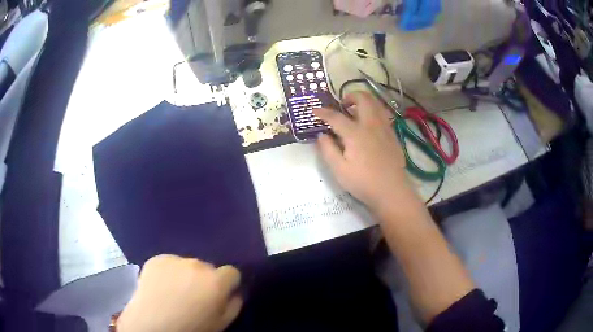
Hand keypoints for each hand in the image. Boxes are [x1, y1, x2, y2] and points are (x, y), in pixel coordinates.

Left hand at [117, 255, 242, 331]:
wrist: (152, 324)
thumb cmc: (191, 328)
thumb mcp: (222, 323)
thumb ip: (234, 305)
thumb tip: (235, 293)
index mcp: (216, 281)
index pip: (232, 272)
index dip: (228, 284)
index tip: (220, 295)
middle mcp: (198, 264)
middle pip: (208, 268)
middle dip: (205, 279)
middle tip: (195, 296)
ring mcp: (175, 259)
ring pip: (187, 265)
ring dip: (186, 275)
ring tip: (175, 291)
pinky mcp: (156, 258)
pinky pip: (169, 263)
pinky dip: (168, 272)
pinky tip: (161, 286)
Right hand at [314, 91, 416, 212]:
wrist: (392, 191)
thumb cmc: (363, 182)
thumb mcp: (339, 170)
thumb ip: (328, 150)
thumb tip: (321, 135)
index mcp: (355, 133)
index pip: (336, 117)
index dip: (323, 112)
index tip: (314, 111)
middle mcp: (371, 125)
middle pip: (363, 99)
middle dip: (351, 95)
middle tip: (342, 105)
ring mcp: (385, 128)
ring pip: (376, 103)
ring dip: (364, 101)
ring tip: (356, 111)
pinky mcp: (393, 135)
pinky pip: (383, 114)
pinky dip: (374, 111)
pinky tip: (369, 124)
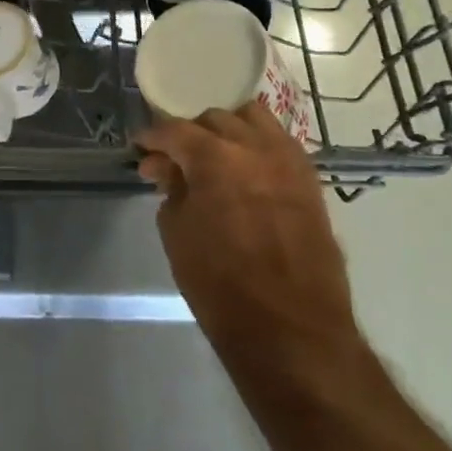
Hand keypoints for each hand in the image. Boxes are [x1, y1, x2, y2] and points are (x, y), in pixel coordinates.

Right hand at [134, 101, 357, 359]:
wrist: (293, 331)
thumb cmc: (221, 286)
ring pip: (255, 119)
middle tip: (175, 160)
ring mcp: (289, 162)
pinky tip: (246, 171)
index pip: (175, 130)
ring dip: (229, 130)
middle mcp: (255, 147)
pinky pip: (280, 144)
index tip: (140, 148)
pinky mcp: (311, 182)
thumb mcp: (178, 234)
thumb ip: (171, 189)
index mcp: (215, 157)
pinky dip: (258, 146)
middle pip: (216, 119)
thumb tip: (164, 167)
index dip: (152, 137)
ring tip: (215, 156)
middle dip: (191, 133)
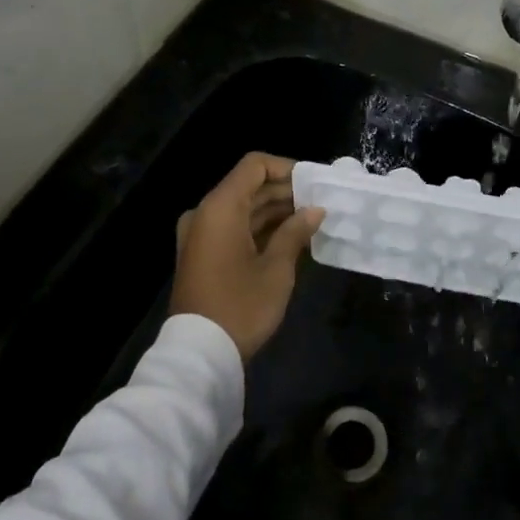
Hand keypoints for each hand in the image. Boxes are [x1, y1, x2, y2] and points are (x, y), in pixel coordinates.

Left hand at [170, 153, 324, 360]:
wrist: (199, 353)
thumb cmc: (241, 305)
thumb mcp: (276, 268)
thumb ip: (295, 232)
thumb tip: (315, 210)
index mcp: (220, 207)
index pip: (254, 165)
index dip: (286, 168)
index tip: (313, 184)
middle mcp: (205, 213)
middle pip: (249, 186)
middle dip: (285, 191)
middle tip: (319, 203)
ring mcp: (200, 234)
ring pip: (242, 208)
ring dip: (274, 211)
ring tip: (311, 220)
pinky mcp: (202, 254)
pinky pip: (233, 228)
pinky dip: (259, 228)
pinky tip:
----------
### [WORK REQUEST]
Reproduce, exactly as they stand in the data above, the lines from the one that holds "thumb cmc: (191, 328)" to the one that holds "pinky pip: (169, 263)", inclusive.

### [REPLY TO THE EXERCISE]
thumb cmc: (191, 328)
thumb mcp: (222, 323)
thumb ip: (234, 305)
thumb tip: (235, 293)
index mcp: (216, 281)
index pip: (232, 272)
index dip: (228, 284)
index tip: (220, 295)
middle mcp: (198, 264)
middle pip: (208, 268)
middle dip: (205, 279)
middle tip: (195, 296)
ring mcp: (175, 259)
ring pip: (187, 265)
ring dip: (186, 275)
ring tip: (175, 291)
pinky mcp: (156, 258)
pinky pip: (169, 263)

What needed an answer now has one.